Le reste fut plus doux et tendre.

Nous n’avions toujours pas lancé Véronique AGI au 31 décembre 1958, mais je me sentais moins en colère et plus serein. Cela finirait bien par fonctionner. Ce n’était qu’une question de temps. En attendant, j’allais me charger de maintenir le moral de l’équipe. Il n’y avait plus que ça à faire. Comme l’avait fait remarquer Paulo quelques temps auparavant, le fait que cette Année Géophysique Internationale dure 18 mois était vraiment notre planche de salut…

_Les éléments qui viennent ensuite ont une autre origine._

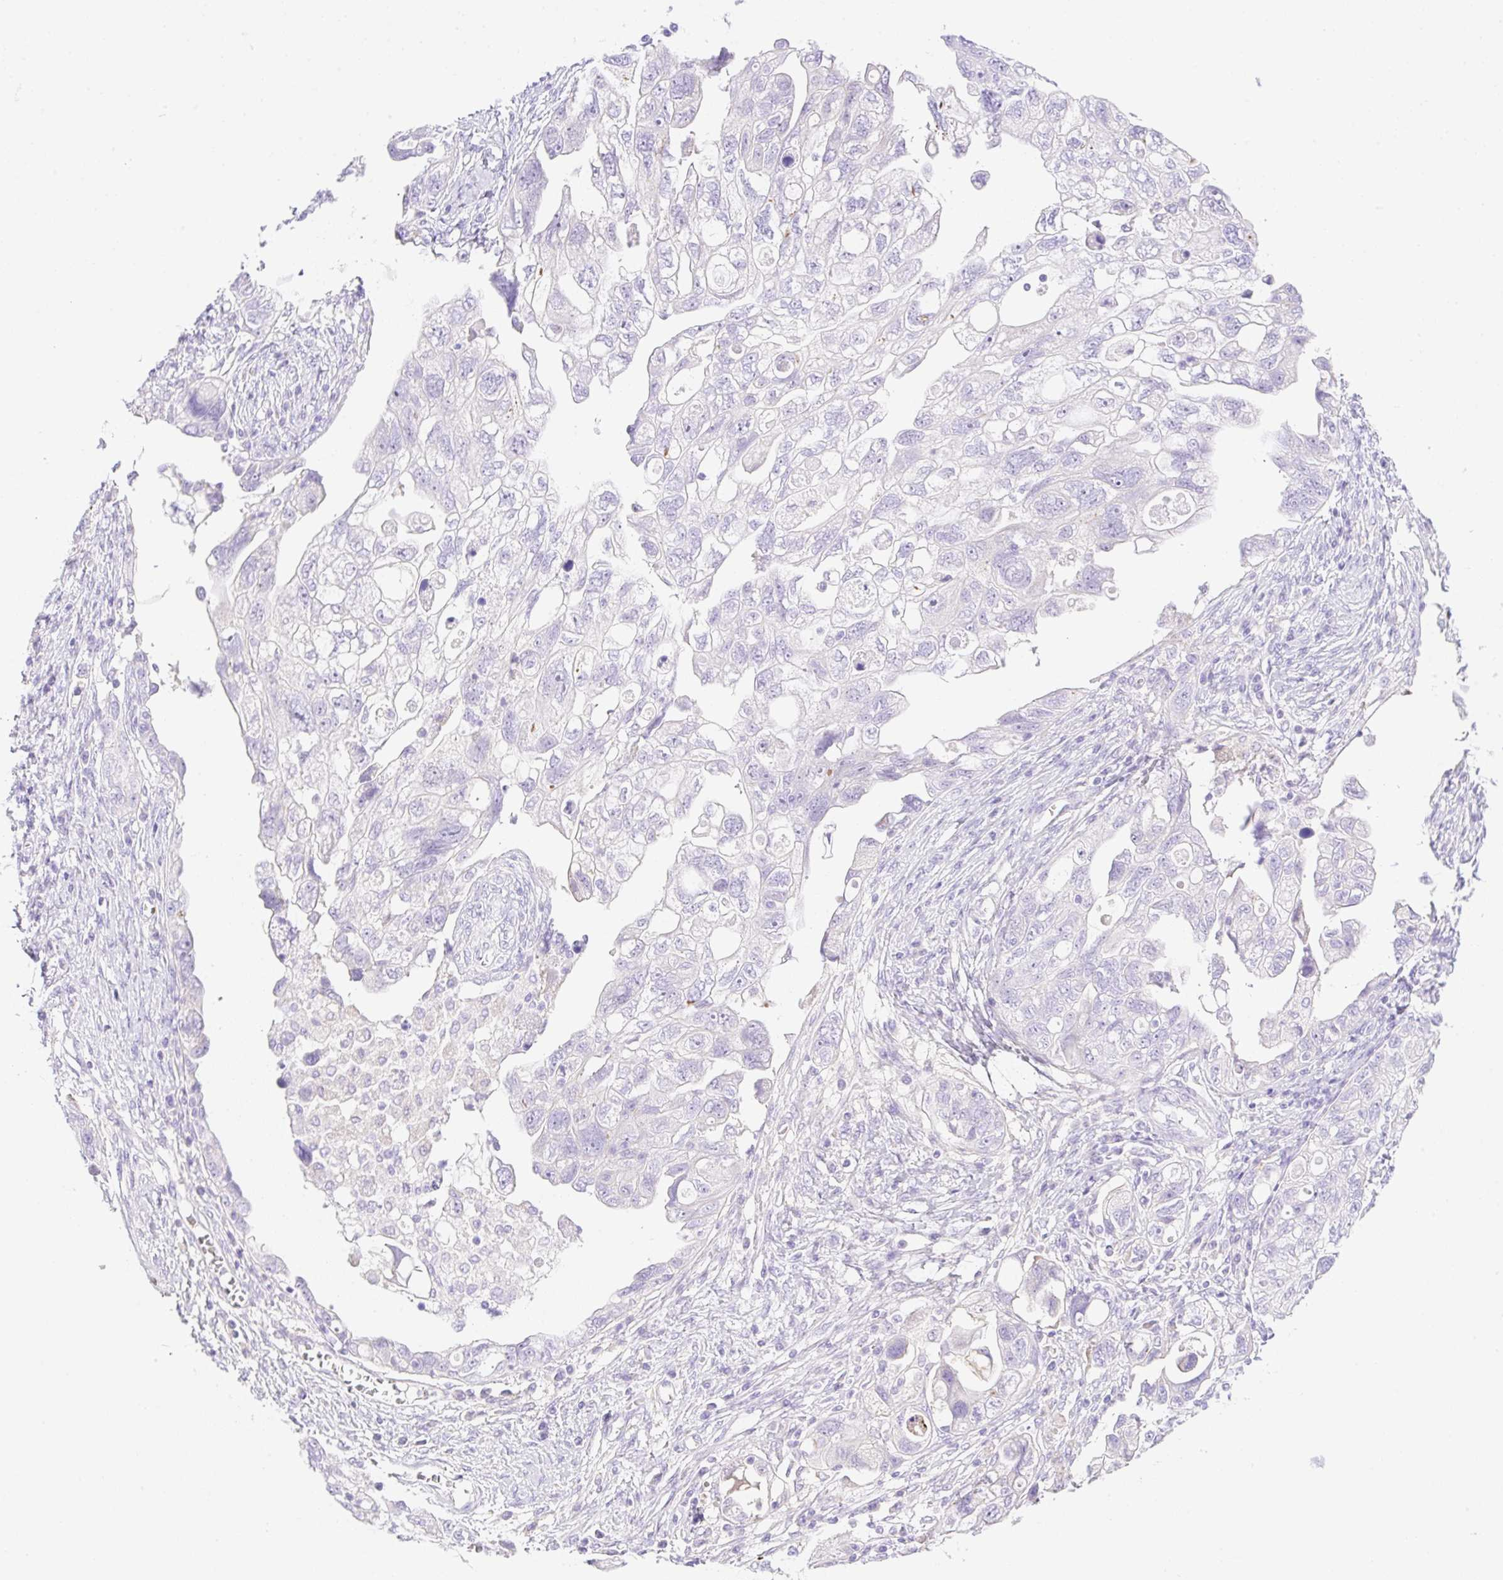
{"staining": {"intensity": "negative", "quantity": "none", "location": "none"}, "tissue": "ovarian cancer", "cell_type": "Tumor cells", "image_type": "cancer", "snomed": [{"axis": "morphology", "description": "Carcinoma, NOS"}, {"axis": "morphology", "description": "Cystadenocarcinoma, serous, NOS"}, {"axis": "topography", "description": "Ovary"}], "caption": "Carcinoma (ovarian) stained for a protein using IHC exhibits no staining tumor cells.", "gene": "CDX1", "patient": {"sex": "female", "age": 69}}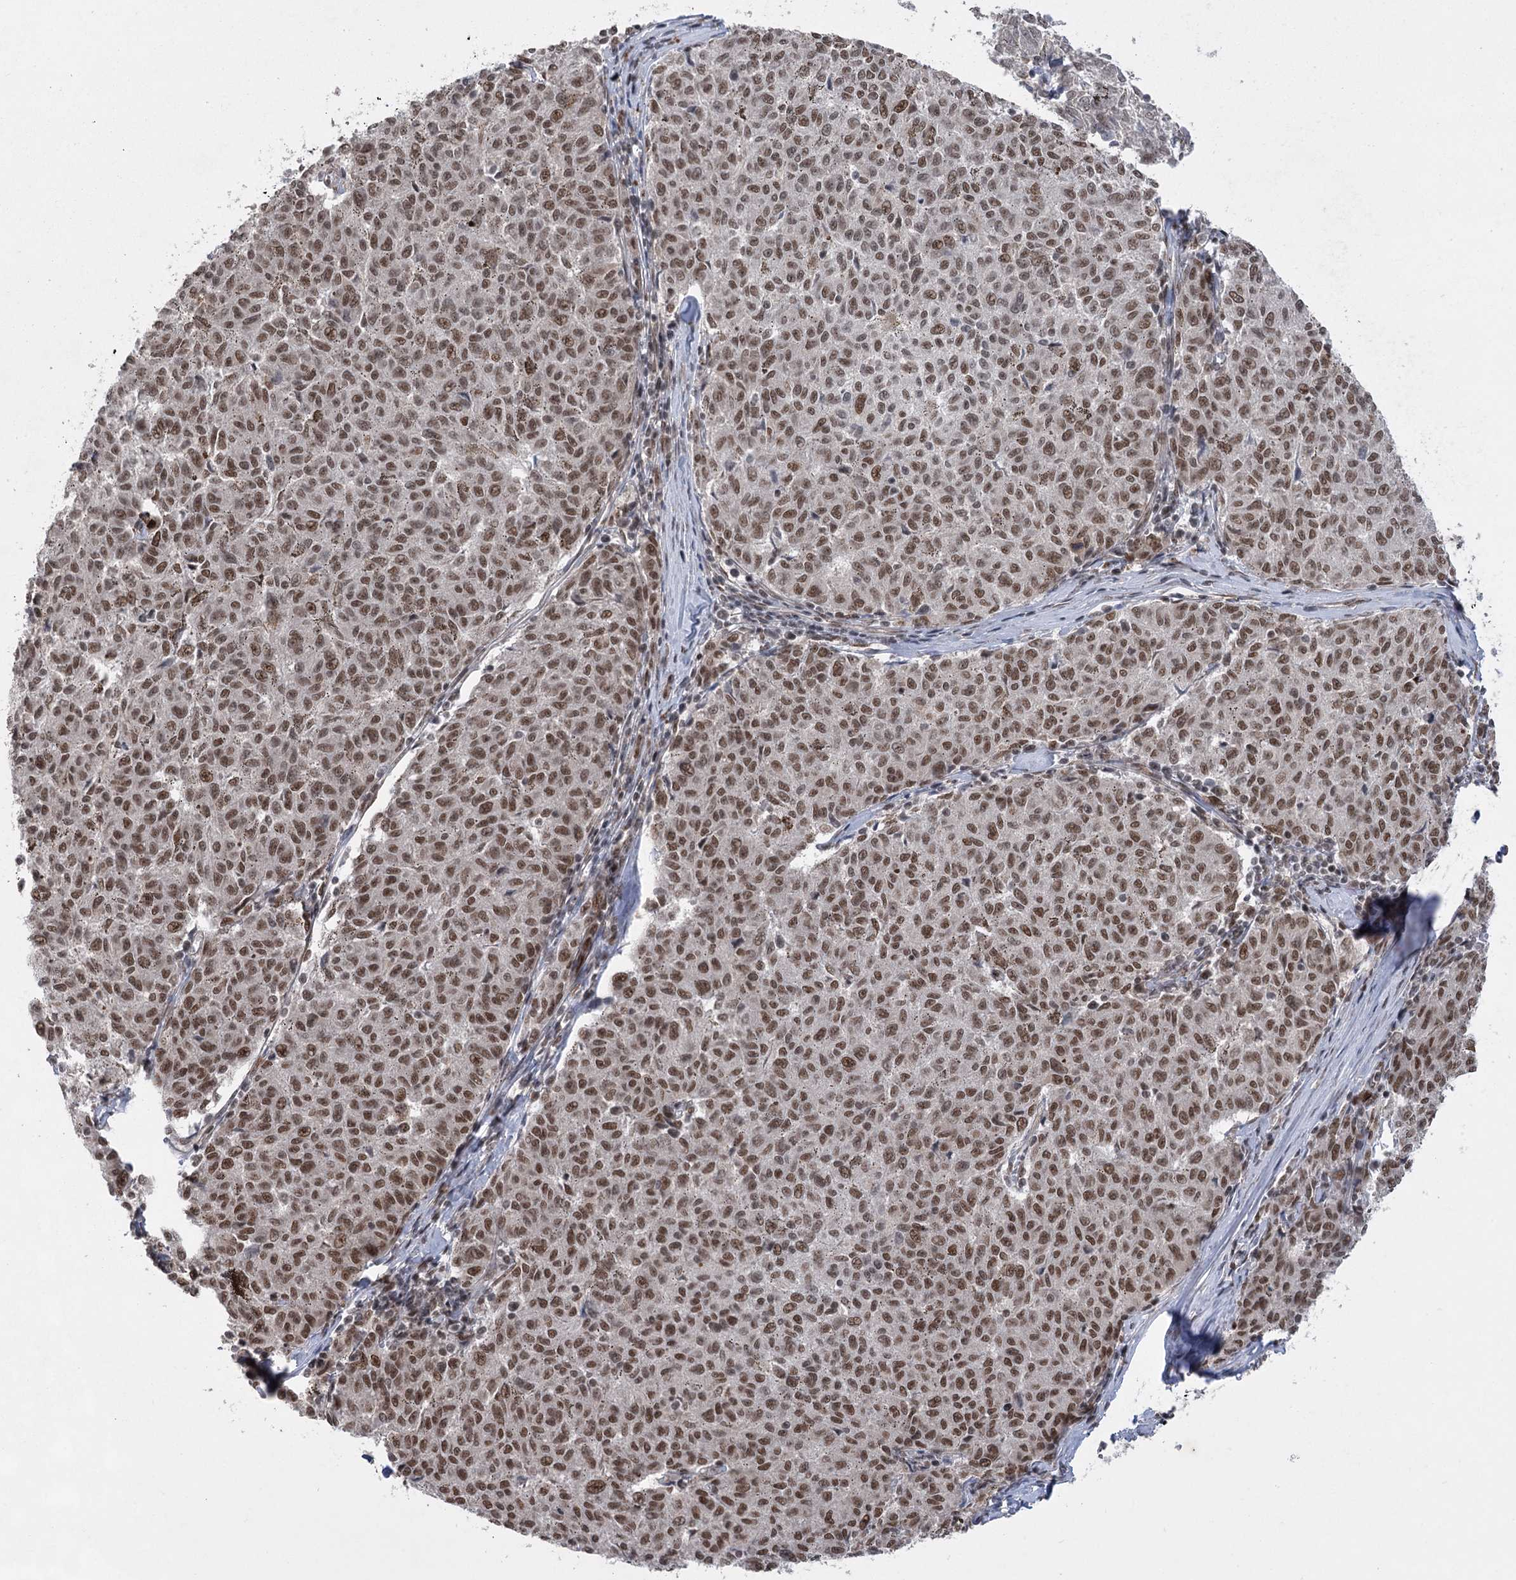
{"staining": {"intensity": "moderate", "quantity": ">75%", "location": "nuclear"}, "tissue": "melanoma", "cell_type": "Tumor cells", "image_type": "cancer", "snomed": [{"axis": "morphology", "description": "Malignant melanoma, NOS"}, {"axis": "topography", "description": "Skin"}], "caption": "This is an image of immunohistochemistry staining of melanoma, which shows moderate expression in the nuclear of tumor cells.", "gene": "ZCCHC8", "patient": {"sex": "female", "age": 72}}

[1] Ligne de Karman : c’est une ligne imaginaire, située à environ 100 km d’altitude au-dessus du niveau de la mer est l’attitude pivot au-delà de laquelle la portance des engins volant n’est conservée que s’ils volent à plus de 28500 km/h, soit la vitesse orbitale. S’ils n’atteignent pas cette vitesse, ils tombent. Cette limite, adoptée par la Fédération Aéronautique Internationale, n’est pas reconnue par les USA qui ont fixé leur propre limite à 50 miles, soit 80,4 km. Ce qui fait que quelques « astronautes » américains (pilotes de X-15 ou équipages de l’avion fusée Virgin Galactic, ayant volé entre 80,4 km et 100 km d’altitude) ne sont pas reconnus comme tels internationalement parce qu’ils n’ont pas volé au-dessus de cette fameuse ligne de Karman.

[2] On dit « algérien » pour l’Algérie en général et « algérois » pour Alger, la capitale, spécifiquement.